Nombre: Aelions Dysxanomius
Raza: Shinigami - Facción: Independiente
UR: 900
Sexo: M
Atributo Puntos
Energía45
Concentración45
Fuerza45
Destreza45
Velocidad45
Dureza45
Habilidades Raciales:
Zanpakuto
Nombre:
Una guadaña negra de dos hojas contrapuestas, una en cada punta del mango
Shikai
Bankai
Descripción Física
Descripción Psicológica
Historia
Un alma sangre noble en la Sociedad Obsidiana, siendo uno de los príncipes, Aelions prefirió dejar su cómoda vida la cual calificó carente de aprovechamiento y sentido. Un interés surgió en él y se planteó el conocer a traves de las eras los otros mundos antes de que el final se cerniese sobre todos ellos y éstos volviesen a comenzar en un único mundo nuevo reorganizando toda la energía espiritual y material en ellos, así como es el objetivo de los Infernales. Aelions quría comprobar con su propios ojos qué valía la pena y qué era lo que se perdería de estos mundos, si es que se perdiese algo que valiese la pena... ya que como la mayoría de los infernales veía a los mundos externos como mundos corruptos y desencaminados, pero quería verlo con sus propios ojos y experimentarlo por él mismo.
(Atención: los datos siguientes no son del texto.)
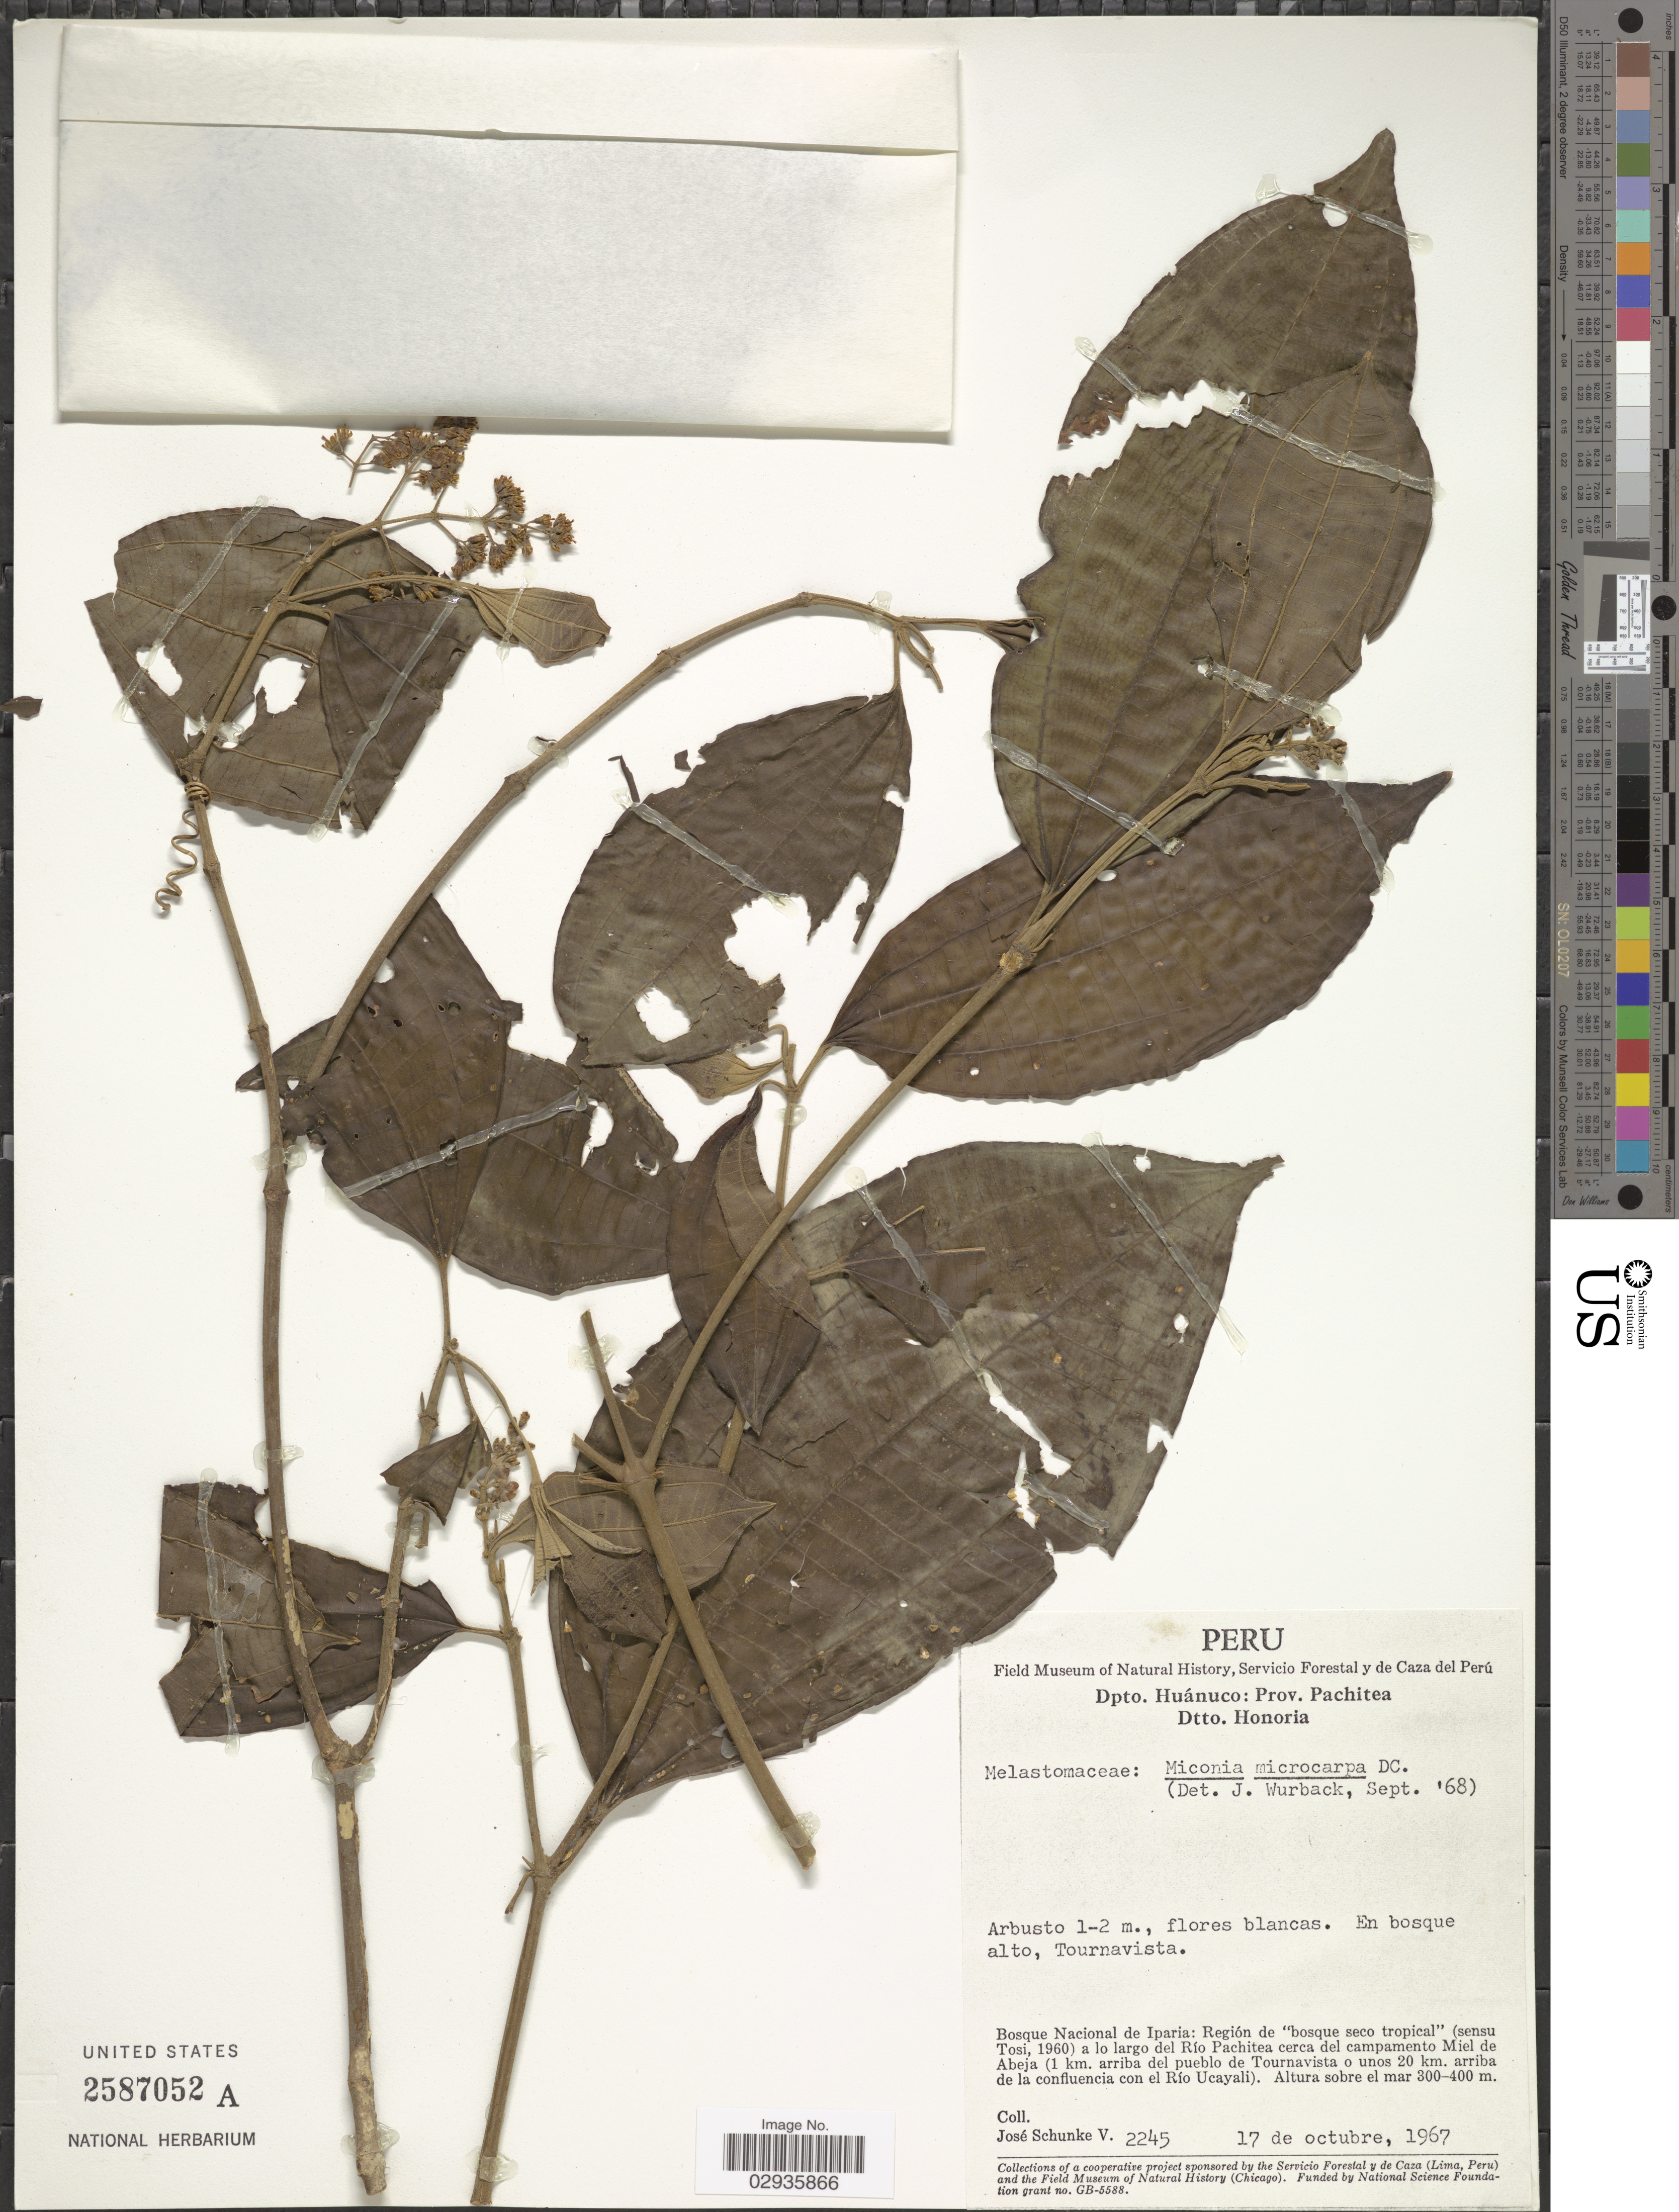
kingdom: Plantae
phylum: Tracheophyta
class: Magnoliopsida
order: Myrtales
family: Melastomataceae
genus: Miconia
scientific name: Miconia affinis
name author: DC.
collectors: J. Schunke Vigo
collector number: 2245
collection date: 1967-10-17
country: Peru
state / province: Huánuco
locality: Prov. Pachitea, Dtto. Honoria, En bosque alto, Tournavista. Bosque Nacional de Iparia: Región de "bosque seco tropical" (sensu Tosi, 1960) a lo largo del Río Pachitea cerca del campamento Miel de Abeja (1 km. arriba del pueblo de Tournavista o unos 20 km. arriba de la confluencia con el Río Ucayali).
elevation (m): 300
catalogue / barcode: US 2587052A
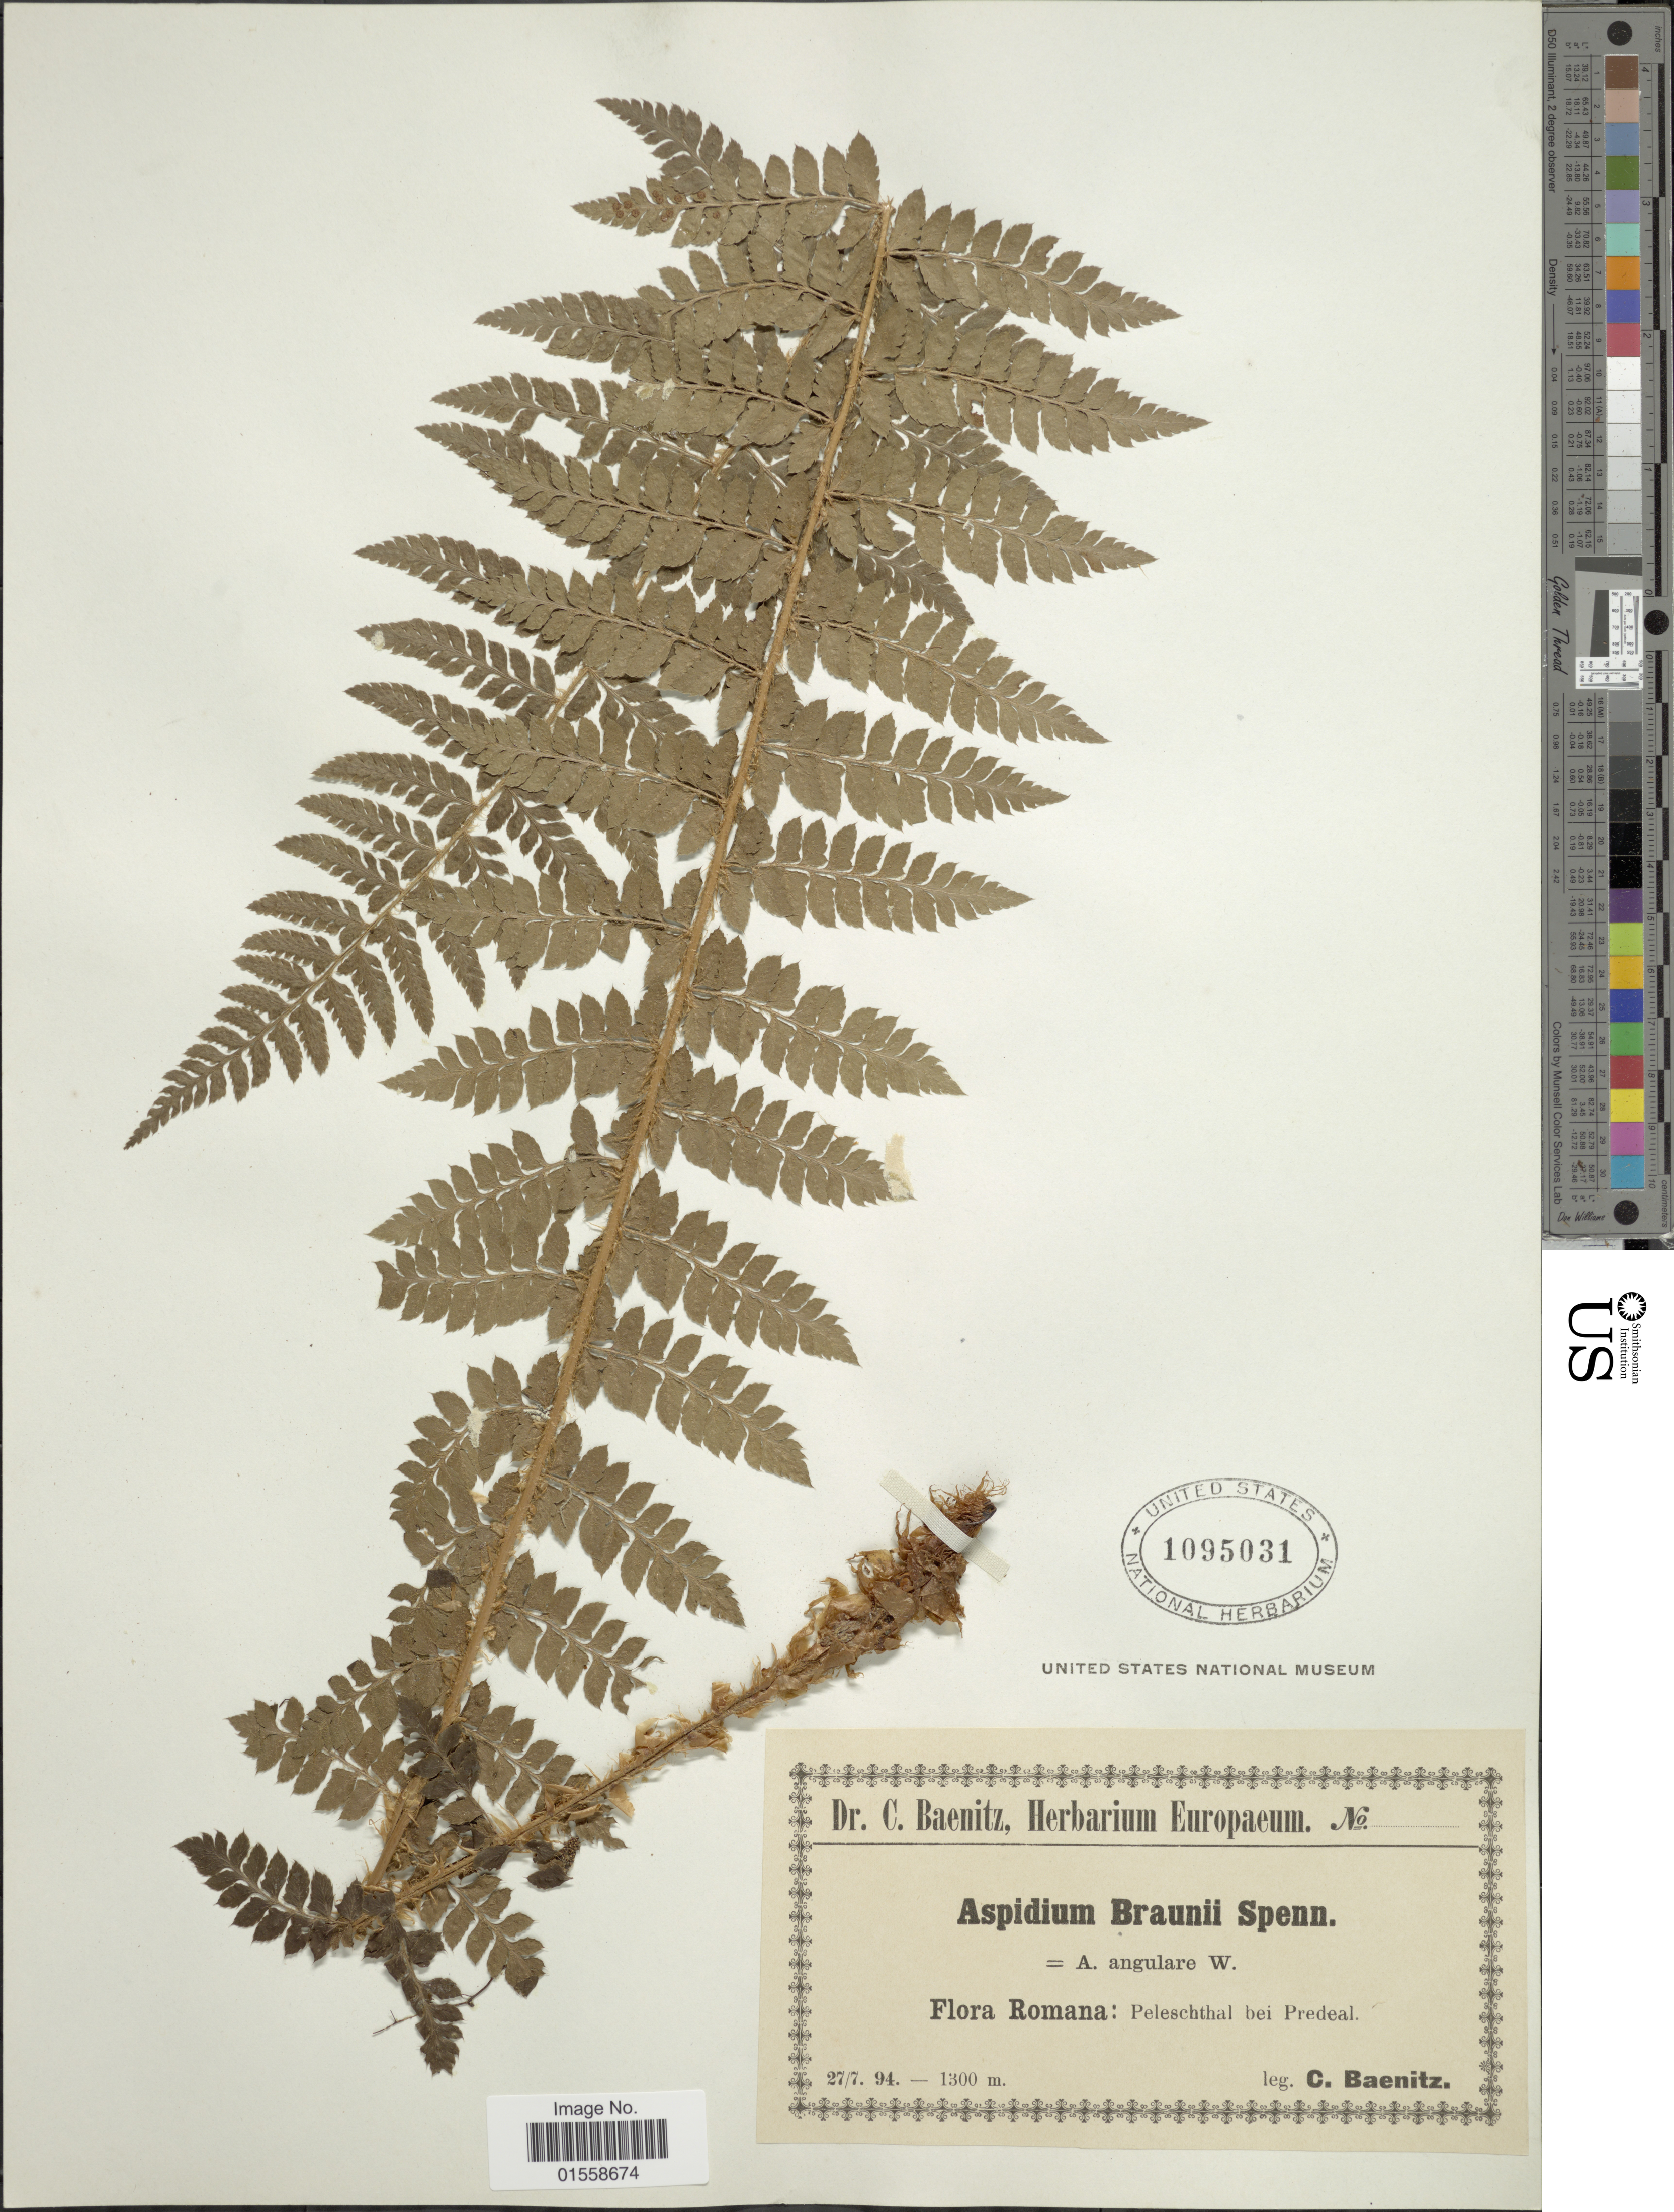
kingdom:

Por esta razón fue que prefirió hacer a un lado su estado como uno de los príncipes y enlistarse en las fuerzas de la Sociedad Obsidiana convirtiéndose así en caballero oscuro, para ser escogido y ascender posteriormente a Pecado y tomando como título el Pecado de la Obsesión.

Aprovechando la naturaleza del pecado que lo alimentaba, Obsesión, con el tiempo se infiltró entre los hilos de la sociedad del mundo humano para ver la sociedad desde dentro. Aproximadamente en el año 2003 cerca de lo que eran sus dominios de aquél momento pudo detectar el reiatsu de un Vizard en caza que aunque en un primer momento éste intentó pasar desapercibido él tuvo que utilizar una pizca de sus poderes, éste estaba en problemas ya que esta vez de la forma quelo hizo no podría ocultar sus actos y dejaría huellas, esto podría causar un desastre o inculpar a un inocente... entonces Aelions le ofreció una ayuda, le ayudaría a tapar la situación y encubrirlo, el Vizard ni en sus más remotos sueños se imaginaría que detrás de esa sonrisa y amabilidad él estaba haciendo un trato con un príncipe del infierno. No sería ni el primero ni el último que usaría como pieza en su tablero no para ganar o perder un juego sino para hacerlo más interesante y verlo jugarse.